Any previous merges or new development should have been peer reviewed already against the feature branch.

What you call a "temporary release" branch is also called a "topic" branch or "feature" branch. This is a valid Git workflow, however you should not rebase public history. If this branch has been pushed to any remote, you should never rebase it, because this changes the shared history of the branch.

It is common to require multiple pull requests to get a feature ready for release. Developers create their branches from this common feature branch and issue a pull request to merge their branch into the feature branch. Your team will need to decide how often and when the master branch should be merged into the feature branch (or the "dev" branch is that is the branch you use to integrate work).

Our team has agreed upon a naming convention for these kinds of branches: topic/blog_post_comments or feature/blog_post_comments would work. Anything under topic/ or feature/ is known to be a "shared" branch where people create their own personal branches from the tip of these branches, and issue a pull request to merge back into that branch.

This does incur increasing overhead to keep the feature branch up to date with master or dev. The longer a branch lives, the more overhead is incurred by merges to keep that branch up to date.

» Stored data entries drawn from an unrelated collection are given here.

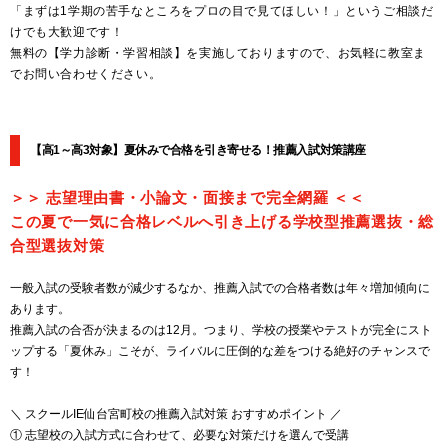
「まずは1学期の苦手なところをプロの目で見てほしい！」というご相談だ
けでも大歓迎です！
無料の【学力診断・学習相談】を実施しておりますので、お気軽に教室ま
でお問い合わせください。
【高1～高3対象】夏休みで合格を引き寄せる！推薦入試対策講座
＞＞ 志望理由書・小論文・面接まで完全網羅 ＜＜
この夏で一気に合格レベルへ引き上げる学校型推薦選抜・総
合型選抜対策
一般入試の受験者数が減少するなか、推薦入試での合格者数は年々増加傾向に
あります。
推薦入試の合否が決まるのは12月。つまり、学校の授業やテストが完全にスト
ップする「夏休み」こそが、ライバルに圧倒的な差をつける絶好のチャンスで
す！
＼ スクールIE仙台宮町校の推薦入試対策 おすすめポイント ／
① 志望校の入試方式に合わせて、必要な対策だけを選んで受講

As mentioned in a comment you might investigate Trunk-based Development where you include or exclude code based on feature toggles. See Why I love Trunk Based Development (or pushing straight to master) for a good introduction.

With Trunk-based Development everything gets merged in to master. You will need a strong set of automated tests to verify the application keeps functioning properly as you develop or change features. You will also need a way to enable or disable code from entire classes to individual methods within a class. Doing this means you don't have to worry about your "temporary release" branch at all. Everyone creates short lived branches that get incorporated into master on a daily basis.